Tuesday, October 21, 2008

More on the weekend

Saturday morning we were up bright and early heading out to Port Clinton to go perch jerking. It was a beautiful day - mostly sunny yet crisp. Unfortunately it only got worse from there.

I wore a long sleeved cotton knit shirt, a long sleeved hoodie sweatshirt, and a thick fleece jacket. I also wore a pair of polypropelene thermal underwear, a pair of leggings and a denim skirt with a pair of cotton socks and a pair of thermal socks. I figured layering was the way to go. I also had a second jacket, a pair of gloves, a fleece headband, and another long sleeved thermal shirt in a baggie just in case I got a little cold. And it was a good thing I had these things along.

We got on the boat and headed off about 8 am. By 9 am we dropped anchor. We started fishing and weren't really catching much of anything. Sure there were a few fish here and there, but nothing notable. Then the wind picked up. I added the gloves and fleece headband. The boat began to toss. They were only 1-3 foot swells, but it was enough to make it difficult to fish. Ya see, perch school near the bottom of the lake, so you want to keep your bait near the bottom. Well if the boat rises 3 feet, your bait rises off the bottom 3 feet - moving away from the perch.

If that wasn't bad enough, by 10:30 we were experiencing 7 to 9 foot swells. This was when my brain and my belly had had enough. I was absolutely green. Then it got worse! Yes, worse I tell you! Captain Joe decided to move the boat to a different location south of the islands where we could still find fish but where we would have some shelter from the wind. He took off and I was hit with a wall of water. Yep, 50 degrees, 9 foot swells, and now I am soaking wet! So much for all the layers I intelligently wore.

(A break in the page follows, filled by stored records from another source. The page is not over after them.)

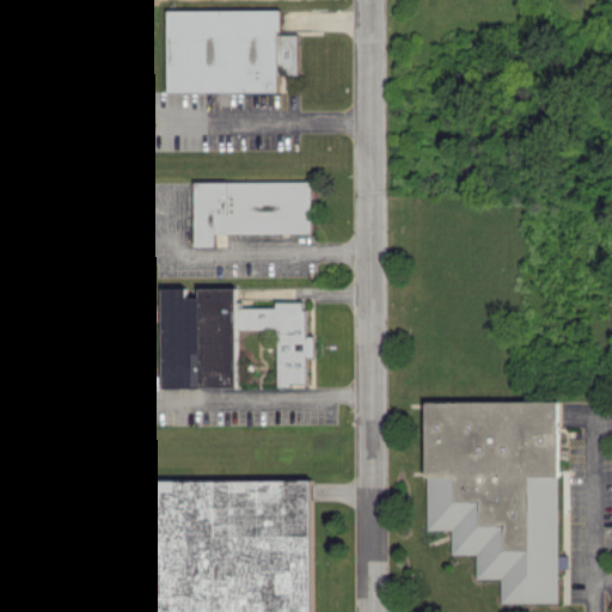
[(167,91),(279,91),(279,74),(298,74),(298,34),(281,34),(281,10),(169,8),(167,91)]
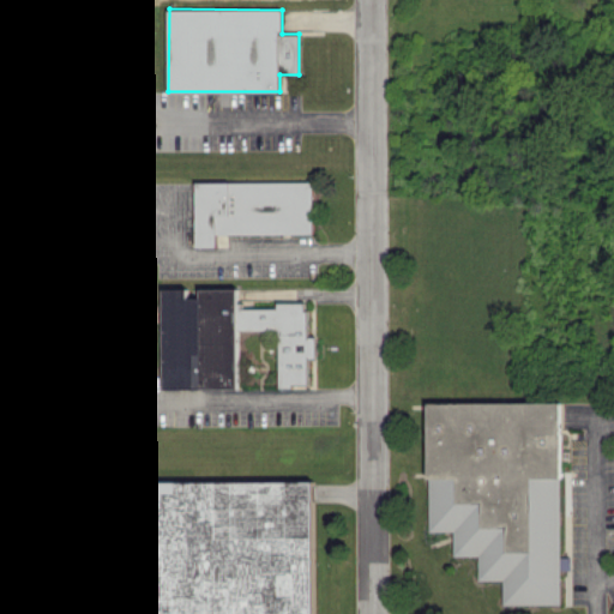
[(196,246),(217,246),(217,234),(313,233),(312,181),(196,182),(196,246)]
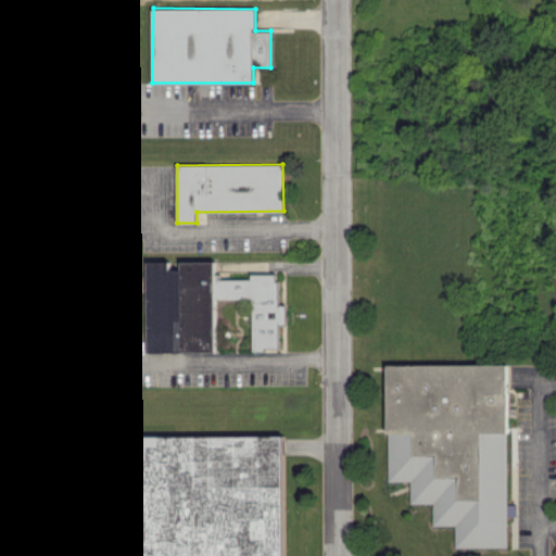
[(148,351),(216,351),(216,299),(252,298),(253,349),(279,349),(279,324),(287,324),(286,304),(277,304),(277,273),(250,273),(250,278),(215,278),(215,261),(181,261),(181,269),(169,269),(169,261),(148,261),(148,351)]
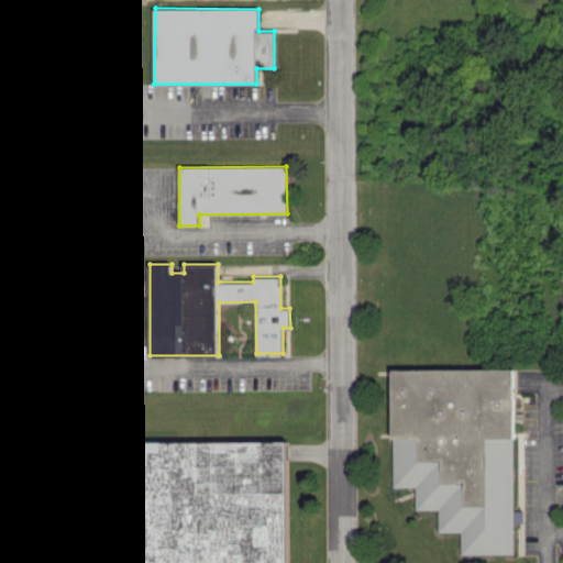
[(393,368),(393,486),(416,486),(416,509),(438,509),(438,531),(461,531),(461,553),(514,553),(514,368),(393,368)]
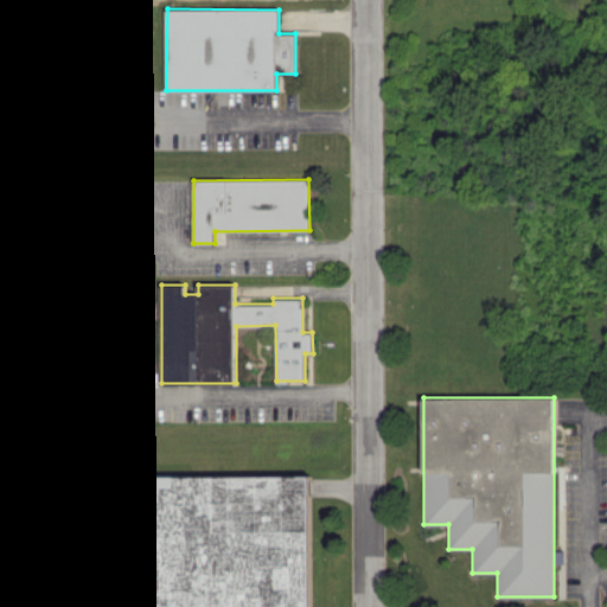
[(149,475),(148,606),(310,606),(310,475),(149,475)]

I was completely miserable at this point and ready to burst into tears. Fortunately the first mate took pity on me and he and the captain allowed me to sit in the cabin with him. There I took off a lot of my soaked clothing - skirt, hoodie, fleece, gloves - and sat in the sun. I had taken a dramamine early on and so I was quite sleepy. I laid out with my wet legs in the sun and dried out while I napped. The captain and first mate would come in from time to time to chat with me and see how I was doing. They even offered me a snack of some crackers and a very delicious smelling catfish cheese spread (I politely declined - it smelled good but I wasn't entirely sure the movement of the boat would allow my stomach to agree).

About 2 pm we started to head back into the marina and got in about 3 pm. In all, we managed to catch about 12 fish. No one had done very well on the boat. There was a group of men that took pity on us and gave us their fish, and the mate gave us a few of his. We dropped our catch off at the cleaning shack, unloaded the boat, loaded the car and headed to supper. In all, we had about 30 fish, mostly small. They were 7.5 lbs of live weight, 2.5 lbs filleted.

We found a little diner in town and had burgers for a very late lunch. We finished eating before the fish were ready so we did a little shopping. The used book store was not much to mention except they had a signed copy of Goldwater's The Conscience of a Conservative. The bead store was more to brag about. The store had every kind of bead and bauble you could imagine packed into this teeny tiny storefront. I had a ball looking through all the beads and wished I had hundreds to spend - I could have easily done it. In the end I got some lovely very large glass "pearls" and some black cut glass beads.


1 Comment:

The Kevin Trudo said...

When I was a kid I used to catch perch on a cane pole with my grandfather. We would walk way out of the breakers up in Milwaukee. There's two stories attached to this post that I save for later, but this brought me back to those incredible days and a less awesome trip catching dolphinfish in Mexico...I was ill.